HESI RN
HESI Medical Surgical Assignment Exam
1. The nurse is caring for four clients with chronic kidney disease. Which client should the nurse assess first upon initial rounding?
- A. Woman with a blood pressure of 158/90 mm Hg
- B. Client with Kussmaul respirations
- C. Man with skin itching from head to toe
- D. Client with halitosis and stomatitis
Correct answer: B
Rationale: The correct answer is B. Kussmaul respirations indicate a worsening of chronic kidney disease (CKD). The client is increasing the rate and depth of breathing to excrete carbon dioxide through the lungs, a compensatory mechanism for metabolic acidosis common in CKD. Hypertension, as in choice A, is a common finding in CKD due to volume overload and activation of the renin-angiotensin-aldosterone system. Skin itching, as in choice C, is related to calcium-phosphate imbalances seen in CKD. Halitosis and stomatitis, as in choice D, are common in CKD due to uremia, leading to the formation of ammonia. However, Kussmaul respirations indicate a more urgent need for assessment as they suggest impending respiratory distress and metabolic derangement, requiring immediate attention.
2. A patient taking trimethoprim-sulfamethoxazole (TMP-SMX) to treat a urinary tract infection complains of a sore throat. The nurse will contact the provider to request an order for which laboratory test(s)?

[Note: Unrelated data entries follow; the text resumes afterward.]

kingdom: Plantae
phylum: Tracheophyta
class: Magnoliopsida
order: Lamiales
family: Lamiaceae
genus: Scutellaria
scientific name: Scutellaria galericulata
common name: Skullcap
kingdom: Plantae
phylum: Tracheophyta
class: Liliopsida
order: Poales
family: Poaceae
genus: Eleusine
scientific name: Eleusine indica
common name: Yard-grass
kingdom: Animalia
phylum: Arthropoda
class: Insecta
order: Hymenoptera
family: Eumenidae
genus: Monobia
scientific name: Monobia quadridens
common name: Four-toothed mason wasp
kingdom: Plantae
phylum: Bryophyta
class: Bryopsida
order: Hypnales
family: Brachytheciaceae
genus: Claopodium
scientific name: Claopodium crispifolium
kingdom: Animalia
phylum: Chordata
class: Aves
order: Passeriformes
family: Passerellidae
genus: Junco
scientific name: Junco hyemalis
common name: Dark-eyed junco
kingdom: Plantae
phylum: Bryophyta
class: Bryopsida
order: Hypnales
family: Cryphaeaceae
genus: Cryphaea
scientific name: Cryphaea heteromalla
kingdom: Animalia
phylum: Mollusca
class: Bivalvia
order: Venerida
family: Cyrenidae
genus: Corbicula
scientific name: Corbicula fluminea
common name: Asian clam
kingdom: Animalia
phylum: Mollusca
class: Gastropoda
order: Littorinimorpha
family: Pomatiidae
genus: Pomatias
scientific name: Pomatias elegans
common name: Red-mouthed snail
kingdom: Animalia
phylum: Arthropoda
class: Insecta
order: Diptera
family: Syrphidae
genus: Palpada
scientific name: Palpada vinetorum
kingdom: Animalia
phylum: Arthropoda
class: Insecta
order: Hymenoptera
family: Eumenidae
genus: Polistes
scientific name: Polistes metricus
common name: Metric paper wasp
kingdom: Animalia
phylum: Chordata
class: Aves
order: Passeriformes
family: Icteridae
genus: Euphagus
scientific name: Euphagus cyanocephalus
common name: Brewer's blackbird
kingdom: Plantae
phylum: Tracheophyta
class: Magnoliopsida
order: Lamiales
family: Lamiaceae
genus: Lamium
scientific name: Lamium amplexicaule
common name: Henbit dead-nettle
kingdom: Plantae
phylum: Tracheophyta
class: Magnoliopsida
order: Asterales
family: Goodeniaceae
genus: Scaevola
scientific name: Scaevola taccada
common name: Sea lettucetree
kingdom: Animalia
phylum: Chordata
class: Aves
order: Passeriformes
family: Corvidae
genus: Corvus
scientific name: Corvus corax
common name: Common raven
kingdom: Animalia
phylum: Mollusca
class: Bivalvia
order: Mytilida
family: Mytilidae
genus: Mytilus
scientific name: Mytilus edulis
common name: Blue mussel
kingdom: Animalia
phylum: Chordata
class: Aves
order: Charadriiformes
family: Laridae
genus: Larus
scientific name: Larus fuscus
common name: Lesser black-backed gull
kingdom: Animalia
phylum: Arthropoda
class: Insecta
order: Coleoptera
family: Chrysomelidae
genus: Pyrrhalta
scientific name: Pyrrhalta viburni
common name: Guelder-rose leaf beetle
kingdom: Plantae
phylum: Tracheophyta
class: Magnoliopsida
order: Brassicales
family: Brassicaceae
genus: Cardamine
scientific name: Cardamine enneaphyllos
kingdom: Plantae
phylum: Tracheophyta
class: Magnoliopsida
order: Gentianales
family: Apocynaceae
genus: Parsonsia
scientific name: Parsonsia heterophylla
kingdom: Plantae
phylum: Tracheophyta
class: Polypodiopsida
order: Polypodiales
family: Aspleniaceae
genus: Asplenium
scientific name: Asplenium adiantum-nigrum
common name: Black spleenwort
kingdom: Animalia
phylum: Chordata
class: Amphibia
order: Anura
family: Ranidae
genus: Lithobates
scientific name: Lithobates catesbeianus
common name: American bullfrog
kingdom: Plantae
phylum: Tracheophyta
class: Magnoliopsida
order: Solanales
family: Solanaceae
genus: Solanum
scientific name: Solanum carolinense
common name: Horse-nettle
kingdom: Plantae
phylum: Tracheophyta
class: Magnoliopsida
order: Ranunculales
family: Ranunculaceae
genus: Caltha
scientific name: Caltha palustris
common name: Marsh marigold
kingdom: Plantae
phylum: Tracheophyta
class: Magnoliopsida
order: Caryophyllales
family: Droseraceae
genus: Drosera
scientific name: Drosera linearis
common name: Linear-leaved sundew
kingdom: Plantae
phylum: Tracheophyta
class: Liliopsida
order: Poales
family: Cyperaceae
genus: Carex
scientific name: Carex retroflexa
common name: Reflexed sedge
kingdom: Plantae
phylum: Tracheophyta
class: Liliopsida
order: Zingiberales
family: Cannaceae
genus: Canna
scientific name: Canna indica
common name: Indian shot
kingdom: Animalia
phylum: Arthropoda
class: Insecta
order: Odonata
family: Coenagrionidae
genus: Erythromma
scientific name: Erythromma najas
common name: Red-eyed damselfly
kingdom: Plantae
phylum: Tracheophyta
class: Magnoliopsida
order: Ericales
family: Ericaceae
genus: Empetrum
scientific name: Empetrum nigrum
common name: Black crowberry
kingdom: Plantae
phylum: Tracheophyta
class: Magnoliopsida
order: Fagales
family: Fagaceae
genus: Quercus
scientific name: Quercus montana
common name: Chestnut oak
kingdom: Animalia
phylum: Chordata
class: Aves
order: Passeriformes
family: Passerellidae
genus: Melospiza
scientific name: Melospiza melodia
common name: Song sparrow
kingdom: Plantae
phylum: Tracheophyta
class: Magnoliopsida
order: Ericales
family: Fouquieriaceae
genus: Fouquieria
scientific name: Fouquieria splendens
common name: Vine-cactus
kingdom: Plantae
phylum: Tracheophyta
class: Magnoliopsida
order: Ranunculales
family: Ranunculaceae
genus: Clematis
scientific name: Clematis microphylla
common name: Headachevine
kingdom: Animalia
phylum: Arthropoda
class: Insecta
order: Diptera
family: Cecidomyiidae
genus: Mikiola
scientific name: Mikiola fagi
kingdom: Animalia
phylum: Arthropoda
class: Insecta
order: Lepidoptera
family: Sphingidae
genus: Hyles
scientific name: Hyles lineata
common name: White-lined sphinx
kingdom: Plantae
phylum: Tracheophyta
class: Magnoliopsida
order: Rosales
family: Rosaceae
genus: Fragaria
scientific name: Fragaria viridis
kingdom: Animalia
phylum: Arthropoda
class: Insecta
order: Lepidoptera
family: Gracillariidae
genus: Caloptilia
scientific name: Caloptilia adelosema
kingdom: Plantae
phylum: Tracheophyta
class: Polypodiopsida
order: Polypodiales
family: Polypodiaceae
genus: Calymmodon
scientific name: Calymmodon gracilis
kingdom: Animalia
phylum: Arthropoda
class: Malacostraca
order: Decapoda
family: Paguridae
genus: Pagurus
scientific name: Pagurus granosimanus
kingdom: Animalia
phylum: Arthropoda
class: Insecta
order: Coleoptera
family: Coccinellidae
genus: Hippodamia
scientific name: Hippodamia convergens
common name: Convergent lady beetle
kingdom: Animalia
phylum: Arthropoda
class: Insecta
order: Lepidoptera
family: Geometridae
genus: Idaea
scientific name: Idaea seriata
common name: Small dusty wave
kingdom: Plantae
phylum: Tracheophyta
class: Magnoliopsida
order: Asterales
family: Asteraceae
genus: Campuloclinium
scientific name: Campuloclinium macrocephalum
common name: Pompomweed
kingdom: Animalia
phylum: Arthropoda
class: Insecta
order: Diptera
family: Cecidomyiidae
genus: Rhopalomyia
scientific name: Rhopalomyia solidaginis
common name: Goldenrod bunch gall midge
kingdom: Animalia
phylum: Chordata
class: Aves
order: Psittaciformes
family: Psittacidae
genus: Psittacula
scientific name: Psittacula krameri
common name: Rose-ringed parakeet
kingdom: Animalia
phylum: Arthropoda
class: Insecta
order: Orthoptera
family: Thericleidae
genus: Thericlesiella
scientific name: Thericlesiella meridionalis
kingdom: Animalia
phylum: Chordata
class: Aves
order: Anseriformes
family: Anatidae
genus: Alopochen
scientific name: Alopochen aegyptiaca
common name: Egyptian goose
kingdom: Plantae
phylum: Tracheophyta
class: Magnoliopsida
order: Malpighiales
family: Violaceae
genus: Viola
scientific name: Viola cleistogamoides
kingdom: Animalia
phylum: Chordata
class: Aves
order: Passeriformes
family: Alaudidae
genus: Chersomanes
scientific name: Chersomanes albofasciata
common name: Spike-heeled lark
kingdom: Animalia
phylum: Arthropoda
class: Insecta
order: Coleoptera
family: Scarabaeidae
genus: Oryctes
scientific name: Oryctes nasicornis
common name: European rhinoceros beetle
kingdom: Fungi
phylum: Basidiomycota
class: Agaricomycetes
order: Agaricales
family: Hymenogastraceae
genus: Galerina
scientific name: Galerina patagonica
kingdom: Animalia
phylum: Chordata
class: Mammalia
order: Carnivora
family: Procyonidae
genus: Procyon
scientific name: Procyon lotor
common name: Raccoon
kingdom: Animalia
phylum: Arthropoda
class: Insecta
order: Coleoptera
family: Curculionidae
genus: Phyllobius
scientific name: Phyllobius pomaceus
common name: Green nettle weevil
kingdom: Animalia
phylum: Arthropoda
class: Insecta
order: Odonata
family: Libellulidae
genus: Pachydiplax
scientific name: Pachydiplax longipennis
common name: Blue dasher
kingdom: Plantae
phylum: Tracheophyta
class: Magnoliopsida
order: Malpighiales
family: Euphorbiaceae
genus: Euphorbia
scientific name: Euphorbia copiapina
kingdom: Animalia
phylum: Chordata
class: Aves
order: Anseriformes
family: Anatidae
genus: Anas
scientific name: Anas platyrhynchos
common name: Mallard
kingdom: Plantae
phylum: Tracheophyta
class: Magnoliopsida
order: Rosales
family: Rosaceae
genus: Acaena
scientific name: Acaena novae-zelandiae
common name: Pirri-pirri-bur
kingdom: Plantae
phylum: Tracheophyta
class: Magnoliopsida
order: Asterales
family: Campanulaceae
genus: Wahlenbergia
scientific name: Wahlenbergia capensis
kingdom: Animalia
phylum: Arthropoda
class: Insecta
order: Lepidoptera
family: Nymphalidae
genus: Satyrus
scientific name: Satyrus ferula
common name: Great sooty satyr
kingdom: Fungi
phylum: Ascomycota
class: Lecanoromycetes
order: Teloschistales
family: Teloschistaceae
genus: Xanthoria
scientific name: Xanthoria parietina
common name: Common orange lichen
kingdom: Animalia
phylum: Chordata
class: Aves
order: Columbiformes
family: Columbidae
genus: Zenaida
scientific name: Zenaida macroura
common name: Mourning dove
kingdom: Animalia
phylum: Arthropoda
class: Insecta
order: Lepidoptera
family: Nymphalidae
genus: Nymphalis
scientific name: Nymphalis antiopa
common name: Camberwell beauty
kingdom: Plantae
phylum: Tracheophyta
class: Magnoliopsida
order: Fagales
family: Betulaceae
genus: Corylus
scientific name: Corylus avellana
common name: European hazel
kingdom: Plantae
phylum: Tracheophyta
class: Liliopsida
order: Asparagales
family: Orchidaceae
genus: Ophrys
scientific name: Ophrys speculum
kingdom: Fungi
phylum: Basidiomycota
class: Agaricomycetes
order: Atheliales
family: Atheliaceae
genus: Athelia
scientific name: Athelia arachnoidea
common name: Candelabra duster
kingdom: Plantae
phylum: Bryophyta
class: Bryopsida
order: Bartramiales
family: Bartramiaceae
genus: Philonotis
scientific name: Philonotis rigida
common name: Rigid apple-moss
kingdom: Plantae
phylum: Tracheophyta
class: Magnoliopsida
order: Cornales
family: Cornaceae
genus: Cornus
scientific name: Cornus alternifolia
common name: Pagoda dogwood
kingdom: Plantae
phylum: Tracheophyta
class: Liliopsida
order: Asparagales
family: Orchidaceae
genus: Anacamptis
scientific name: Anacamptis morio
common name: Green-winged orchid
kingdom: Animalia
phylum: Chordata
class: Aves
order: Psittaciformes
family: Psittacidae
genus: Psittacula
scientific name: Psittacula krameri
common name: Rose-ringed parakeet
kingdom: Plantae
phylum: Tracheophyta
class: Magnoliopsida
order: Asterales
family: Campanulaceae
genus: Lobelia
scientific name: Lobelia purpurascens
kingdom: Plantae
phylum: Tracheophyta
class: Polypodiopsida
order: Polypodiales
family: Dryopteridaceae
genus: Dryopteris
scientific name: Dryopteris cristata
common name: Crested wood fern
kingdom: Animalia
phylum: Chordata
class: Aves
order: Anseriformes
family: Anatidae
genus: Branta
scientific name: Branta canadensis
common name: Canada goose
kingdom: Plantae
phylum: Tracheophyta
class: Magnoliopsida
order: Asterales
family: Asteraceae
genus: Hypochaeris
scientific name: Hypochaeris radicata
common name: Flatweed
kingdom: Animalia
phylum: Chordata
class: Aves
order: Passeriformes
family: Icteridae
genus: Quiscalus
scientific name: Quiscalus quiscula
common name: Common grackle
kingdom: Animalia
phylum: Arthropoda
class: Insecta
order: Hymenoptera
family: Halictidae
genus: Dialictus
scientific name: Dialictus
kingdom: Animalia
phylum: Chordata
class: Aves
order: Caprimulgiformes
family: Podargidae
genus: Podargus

- A. Complete blood count with differential
- B. Throat culture
- C. Urinalysis
- D. Coagulation studies
Correct answer: A
Rationale: When a patient taking trimethoprim-sulfamethoxazole (TMP-SMX) for a urinary tract infection presents with a sore throat, the nurse should request a complete blood count with differential. TMP-SMX can cause life-threatening adverse effects such as agranulocytosis, a condition characterized by a low white blood cell count, which can manifest as a sore throat. Ordering a complete blood count with differential helps assess the patient's white blood cell count to detect any potential serious adverse effects. Throat culture (Choice B) is not indicated unless there are specific signs of a throat infection. Urinalysis (Choice C) is not relevant for assessing a sore throat. Coagulation studies (Choice D) are not typically indicated for a sore throat symptom.
3. A nurse assesses a client who is recovering from a nephrostomy. Which assessment findings should alert the nurse to urgently contact the healthcare provider? (Select all that apply.)
- A. Foul-smelling drainage
- B. Bloody drainage at site
- C. A & B
- D. All of the above
Correct answer: C
Rationale: After a nephrostomy, the nurse should assess the client for complications and urgently notify the provider if there is foul-smelling drainage, bloody drainage at the site, or both. Foul-smelling drainage can indicate infection, while bloody drainage may suggest bleeding. Clear drainage is generally normal after a nephrostomy. A headache would not typically be directly related to nephrostomy complications. Therefore, options A and B are correct choices for urgent notification, making option C the correct answer.
4. Which of the following is a key symptom of appendicitis?
- A. Right lower quadrant pain.
- B. Left lower quadrant pain.
- C. Generalized abdominal pain.
- D. Rebound tenderness.
Correct answer: A
Rationale: Corrected Choice A: Right lower quadrant pain is a classic and key symptom of appendicitis. Pain in the right lower quadrant is typically the initial symptom and is a result of inflammation and irritation of the appendix. This pain can start around the umbilicus and then migrate to the right lower quadrant. It is important to note that appendicitis rarely presents with pain in the left lower quadrant or generalized abdominal pain. Rebound tenderness, indicated in Choice D, is a sign of peritoneal irritation and is associated with appendicitis, but it is not as characteristic as the right lower quadrant pain in the initial presentation of appendicitis.
5. A nurse is conducting an assessment of a client who underwent thoracentesis of the right side of the chest 3 hours ago. Which findings does the nurse report to the physician? Select all that apply.
- A. Unequal chest expansion
- B. Pulse rate of 82 beats/min
- C. Respiratory rate of 22 breaths/min
- D. Diminished breath sounds in the right lung
Correct answer: A
Rationale: After thoracentesis, the nurse should assess the client for signs of pneumothorax, which include increased respiratory rate, dyspnea, retractions, unequal chest expansion, diminished breath sounds, and cyanosis. Unequal chest expansion is a key sign of pneumothorax due to the accumulation of air in the pleural space, causing the affected lung to collapse partially. Pulse rate and respiratory rate within normal ranges, like in choices B and C, are not the priority findings to report in this situation. Diminished breath sounds in the right lung could be expected after thoracentesis and may not necessarily indicate a complication like pneumothorax, making choice D less urgent to report.